About 70 city employees are known to have contracted COVID-19 since March, Henry said, and officials traced the spread to workers bringing the virus in from outside. Most of those infected or exposed, Henry added, were firefighters.
“The reason I did that was we were having more and more of our employees in this building coming down with some form of COVID – fortunately none of them terribly serious – and we couldn't figure out what was going on,” he said in a Thursday interview with The Journal Gazette.
Firefighters live together, “so that was kind of expected,” Henry said. “When you take the firefighters out of the equation, we really haven't had that many positive cases, and I think it's because we've taken all these measures, not only with the building, but with distancing and masks and hand sanitizer and the like.”
City employees are “constantly reminded” to be vigilant and adhere to safety guidelines, he added. But with the number of residents who come to Citizens Square for services, Henry said it was important the city not take chances.
“I think the city employees are doing a great job, and there's no reason to put them in harm's way,” he said.

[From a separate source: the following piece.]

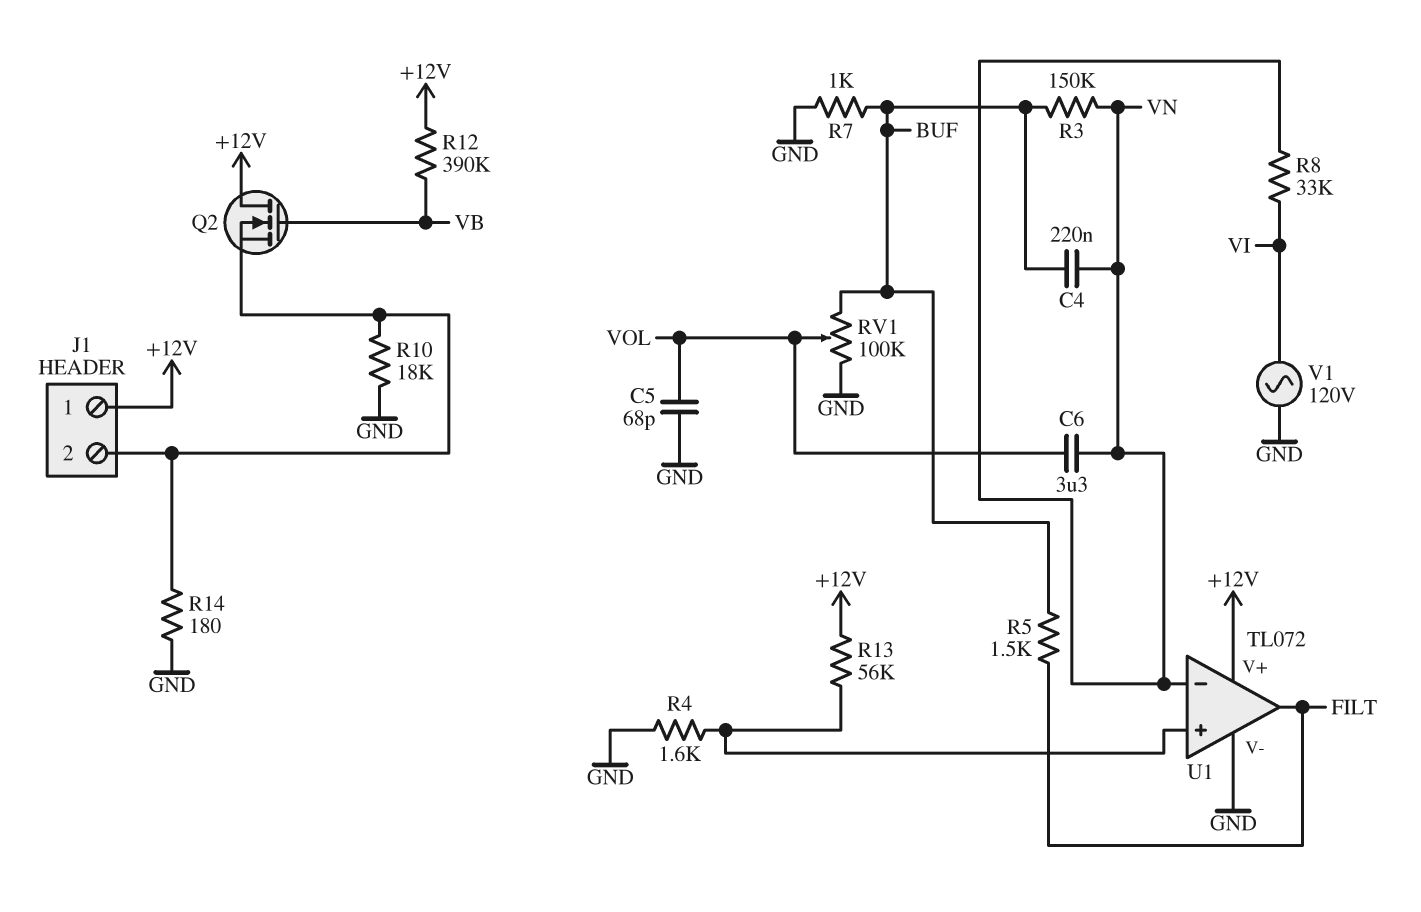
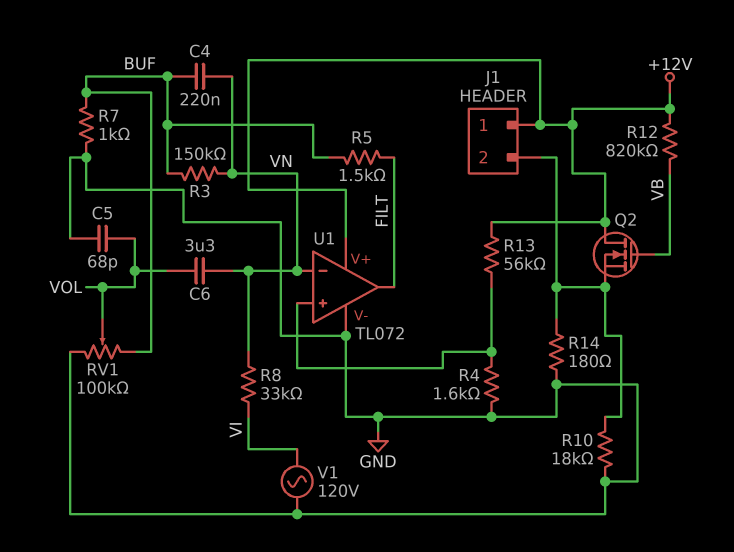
R12: 390k (+12V, VB) -> 820k (+12V, VB)

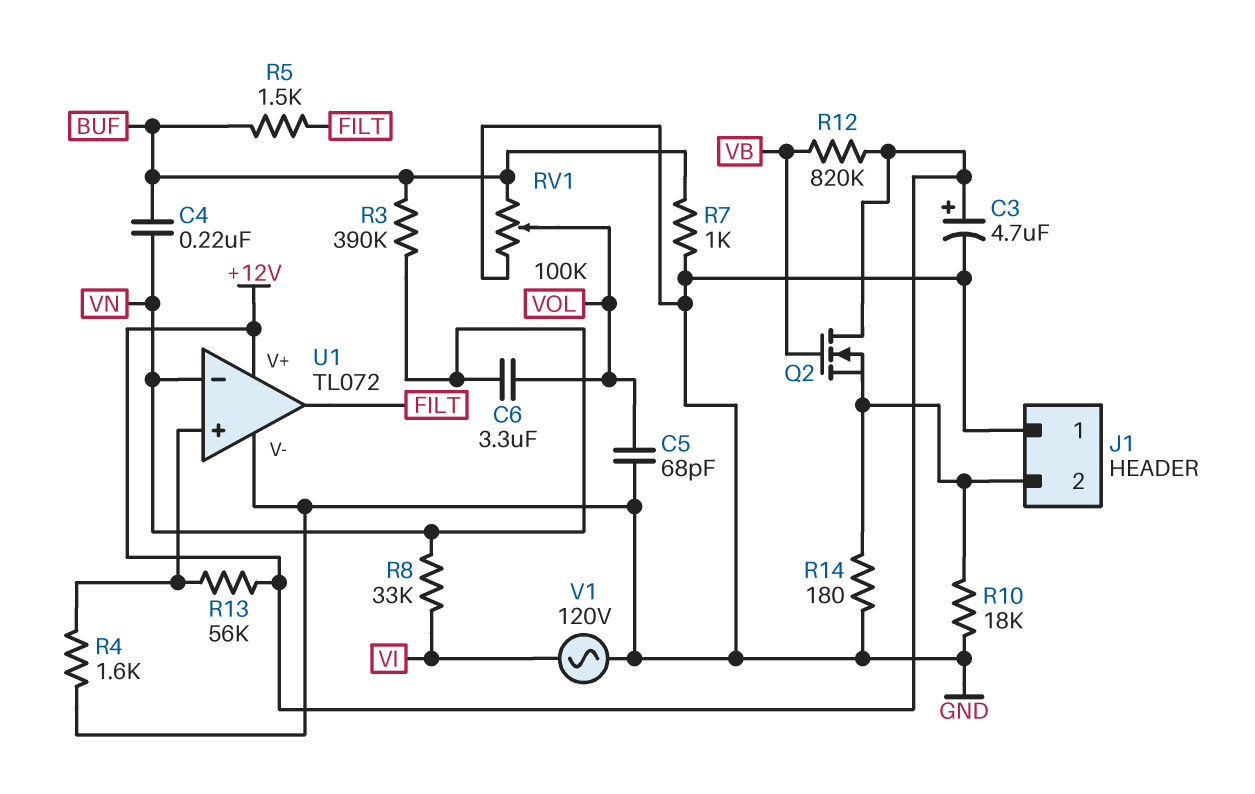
C3: none -> 4.7uF (plus +12V, minus GND)
J1 pin 1: +12V -> GND
R3: 150k (BUF, VN) -> 390k (BUF, VN)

Citizens Square will close Monday for about eight weeks. The building is expected to reopen Jan. 19, roughly three weeks after New Year's Eve. Thanksgiving, Christmas and New Year's, Henry said, are the three most popular holidays “for embracing, for close physical contact.”
The decision came as local health officials warned that COVID-19 cases are trending toward exponential growth, something that left unchecked could quickly overwhelm area hospitals.
“It's getting pretty serious,” Henry said. “And I don't think the general public realizes how serious it is.”
Henry said the closure, at least in part, can also serve as an example to private businesses operating in Fort Wayne.
“I'm trying to at least make a statement that the rest of these businesses out there that can operate virtually maybe should consider doing that again, at least until there's easier access to a vaccine,” he said.
The winter months ahead will be a rough period for Fort Wayne residents, as cold weather drives more people inside, Henry added.
“I think we're in for two to three months of some real tough challenges,” he said. “I think it will peak, I think it will level off and then slowly begin to go down as these vaccines are released.”
Health care workers in Indianapolis last week indicated they believe it could take until early summer 2021 until a vaccine is readily available to the general public.
Henry agreed and said he expects any vaccines approved by the Federal Drug Administration will be first distributed to health care workers and essential personnel, then the elderly, followed by government workers and citizens.
Despite his decision to close Citizens Square to the public, Henry stressed that city work will continue. Fort Wayne's experiences throughout the spring and summer have prepared the city for a difficult winter, he said.
Many city workers, especially those with office jobs at Citizens Square, already have the ability to work from home, Henry said. And those who need to come to the office for a limited time will be able to do so.
“If they feel the need to come in, all the employees have key fobs,” he said.